Мама из Улан-Удэ, папа – кабардинец, живут в Екатеринбурге. Ребенок растет в трехъязычной среде: на каникулах живет у бабушки в Бурятии, дома говорит с бабушкой-кабардинкой, родители между собой говорят на русском. Вероятно, когда ребенок пойдет в школу, то полностью перейдет на русский язык. Пока ни в одном из освоенных языков нет такого уровня владения, который соответствовал бы возрастной норме, но если ребенок подолгу находится в иноязычной среде, качество его речи на соответствующем языке существенно улучшается.
Украинец, довольно хорошо знавший испанский, женился на мексиканке и уехал с ней в Канаду. У них трое детей, причем двое старших родились в России. Вначале, когда они еще жили в России, он старался общаться с женой на ее языке. Поскольку существует определенная разница между испанским испанским и мексиканским испанским, к тому же в его речи встречались и просто ошибки, языковое употребление было постоянной темой для разговоров в семье. Жена учила русский, а украинского они оба не знали. В Канаде положение изменилось: оказалось, что их будет поддерживать украинская диаспора, но только в том случае, если они выучат украинский. Родители начали знакомиться с языком вместе с детьми, которые ходили в двуязычный франко-английский детский сад и в украинскую воскресную школу. Взрослым к тому же приходилось постоянно совершенствовать английский. Муж сделался украинским националистом, запрещал жене говорить с детьми на испанском. Теперь они развелись, дети живут с матерью, которая вышла замуж за пуэрториканца. В выходные дети находятся у отца, который женился на местной украинке, не знающей русского.
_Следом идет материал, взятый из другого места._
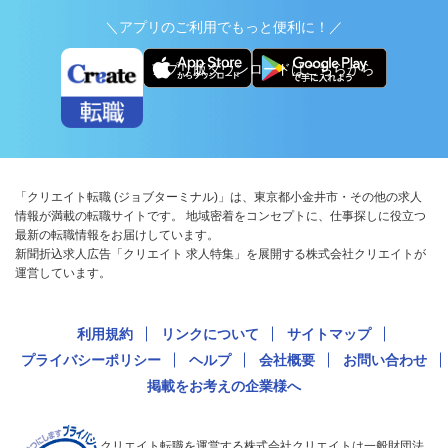
＼アプリのご利用でもっと便利に！／
アプリ版ダウンロードはこちらから
「クリエイト転職 (ジョブターミナル)」は、東京都小金井市・その他の求人
情報が満載の転職サイトです。 地域密着をコンセプトに、仕事探しに役立つ
最新の転職情報をお届けしています。
新聞折込求人広告「クリエイト 求人特集」を展開する株式会社クリエイトが
運営しています。
利用規約
リンクについて
サイトマップ
プライバシーポリシー
ヘルプ
会社概要
お問い合わせ
掲載をお考えの企業様へ
クリエイト転職を運営する株式会社クリエイトは一般財団法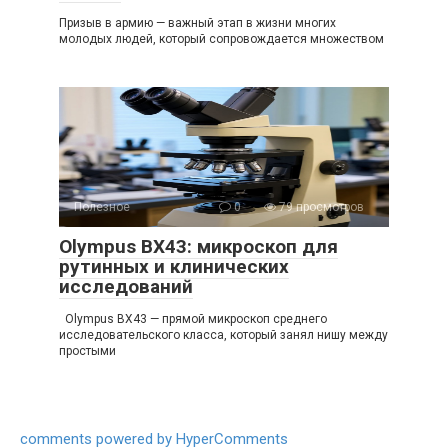
Призыв в армию — важный этап в жизни многих
молодых людей, который сопровождается множеством
Полезное
0
79 просмотров
Olympus BX43: микроскоп для
рутинных и клинических
исследований
Olympus BX43 — прямой микроскоп среднего
исследовательского класса, который занял нишу между
простыми
comments powered by HyperComments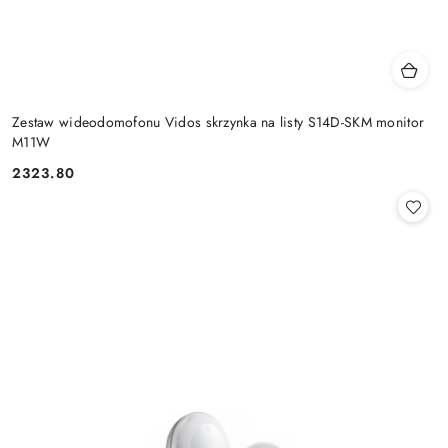
Zestaw wideodomofonu Vidos skrzynka na listy S14D-SKM monitor
M11W
2323.80
Cena: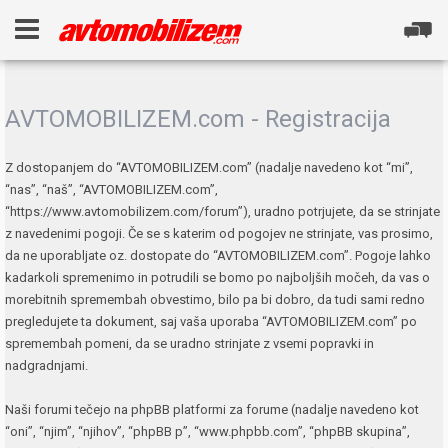
AVTOMOBILIZEM.com - Registracija
Z dostopanjem do “AVTOMOBILIZEM.com” (nadalje navedeno kot “mi”,
“nas”, “naš”, “AVTOMOBILIZEM.com”,
“https://www.avtomobilizem.com/forum”), uradno potrjujete, da se strinjate
z navedenimi pogoji. Če se s katerim od pogojev ne strinjate, vas prosimo,
da ne uporabljate oz. dostopate do “AVTOMOBILIZEM.com”. Pogoje lahko
kadarkoli spremenimo in potrudili se bomo po najboljših močeh, da vas o
morebitnih spremembah obvestimo, bilo pa bi dobro, da tudi sami redno
pregledujete ta dokument, saj vaša uporaba “AVTOMOBILIZEM.com” po
spremembah pomeni, da se uradno strinjate z vsemi popravki in
nadgradnjami.
Naši forumi tečejo na phpBB platformi za forume (nadalje navedeno kot
“oni”, “njim”, “njihov”, “phpBB p”, “www.phpbb.com”, “phpBB skupina”,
Лучше всего дети говорят по-английски, могут общаться с мамой по-испански и с папой на украинском; старший, который уже в школе, старается как можно меньше бывать дома и проводить время с друзьями, с которыми говорит по-английски; русский он помнит очень плохо, и когда в гости приезжает русскоговорящая бабушка, предпочитает уходить из дома; младший ребенок русского вообще не знает, отвечает бабушке по-украински. Средняя девочка, очень добрая и любящая бабушку, старается угодить ей, повторяя отдельные слова по-русски.
Швейцарская семья удочерила девочку шести лет из многодетной русской семьи (все десять детей жили в детском доме). До переезда девочка знала несколько слов по-немецки (ей помогли их освоить воспитатели). Родители дали ей интернациональное имя, которое не так бросается в глаза, как русское. Переехав в Швейцарию, через два с половиной месяца она начала общаться по-немецки, через восемь месяцев говорила достаточно бегло, через два года полностью перешла на немецкий, говорит без ошибок, у нее прекрасный словарный запас, множество друзей, она ласковая и легко общается. Русский девочка забыла. В принципе, она хотела бы говорить на нескольких иностранных языках, но особенно хорошо знать немецкий, французский и русский. Ее брата семья пригласила к себе через год, когда ему было 13 лет. В переходном возрасте у подростка было много трудностей, он выучил язык неплохо для русского школьника, но недостаточно хорошо для швейцарского: говорит с ошибками, в школе успеваемость страдает; он понимает, что нуждается в помощи, но слишком горд, чтобы просить о чем-то. Третьего брата, которому 16 лет, еще годом позже вызвала к себе из сострадания швейцарская семья, живущая в другом месте. Этот старший брат хорошо учится в школе, целенаправленно занимается языком, хотя говорит по-немецки с очень сильным акцентом и большим количеством ошибок; он пишет письма в Россию, привязан к тем, кто остался там, собирается сделать карьеру в Швейцарии и вызвать к себе своих родственников. Одновременно с первой девочкой была удочерена ее подруга того же возраста; она была единственным ребенком в семье и не такой общительной, как первая. Ей сохранили прежнее имя; больше привязанная к своей матери, она не чувствовала себя как дома в новой семье до тех пор, пока ей не сообщили, что настоящая мама умерла. Теперь она тоже забыла русский язык; между собой дети говорят по-немецки.
Русская девушка вышла замуж за индонезийца, они живут в России, за границу ездят только в отпуск. Между собой говорят по-английски, дети ходят в английский детский сад и будут учиться в английской школе, по-русски говорят хорошо, но с акцентом и ошибками. Бабушки и дедушки в воспитании не участвуют. Есть няня из Непала, говорящая с детьми – когда родители не видят – не на английском, а на своем языке, на котором дети уже знают довольно много слов и выражений.
Русский мужчина женился на итальянке с ребенком, и они живут по полгода в России и за границей (отец – художник, мать – переводчица). Ребенок от первого брака (полюбивший нового отца) постепенно начал считать себя наполовину русским, а общий ребенок считает себя итальянцем; их разница в возрасте – один год. В семье употребляются оба языка достаточно активно, но для детей особенно важным оказывается общение с родственниками: когда они в России, преобладает русский, в Италии – итальянский. Каждый раз при переезде из страны в страну примерно недели две уходит на то, чтобы адаптироваться к изменившейся обстановке. Когда дети были совсем маленькими, они воспринимали переезд легко, но долго не могли понять, что нужно начинать говорить на другом языке; постепенно они стали больше уставать от переездов, но быстрее переключаться с языка на язык. Сейчас дети уже начали читать и писать на обоих языках. Между собой они говорят то по-итальянски, то по-русски, в зависимости от того, хотят ли они скрыть что-то от бабушек и дедушек или нет, и от того, в какую игру играют (пришедшую из русской или итальянской культуры).